> _What you have to do_
The full data, repeated exactly, is the only answer needed.

> _Material supplied_
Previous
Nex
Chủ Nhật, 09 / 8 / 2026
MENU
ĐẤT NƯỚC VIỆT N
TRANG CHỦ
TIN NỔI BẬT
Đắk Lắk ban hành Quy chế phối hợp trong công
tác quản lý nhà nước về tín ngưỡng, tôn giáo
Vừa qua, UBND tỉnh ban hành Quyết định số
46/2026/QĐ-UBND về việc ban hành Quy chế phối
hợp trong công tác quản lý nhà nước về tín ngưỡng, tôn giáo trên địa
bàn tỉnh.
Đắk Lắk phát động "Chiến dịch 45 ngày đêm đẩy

> _Task output_
Previous
Nex
Chủ Nhật, 09 / 8 / 2026
MENU
ĐẤT NƯỚC VIỆT N
TRANG CHỦ
TIN NỔI BẬT
Đắk Lắk ban hành Quy chế phối hợp trong công
tác quản lý nhà nước về tín ngưỡng, tôn giáo
Vừa qua, UBND tỉnh ban hành Quyết định số
46/2026/QĐ-UBND về việc ban hành Quy chế phối
hợp trong công tác quản lý nhà nước về tín ngưỡng, tôn giáo trên địa
bàn tỉnh.
Đắk Lắk phát động "Chiến dịch 45 ngày đêm đẩy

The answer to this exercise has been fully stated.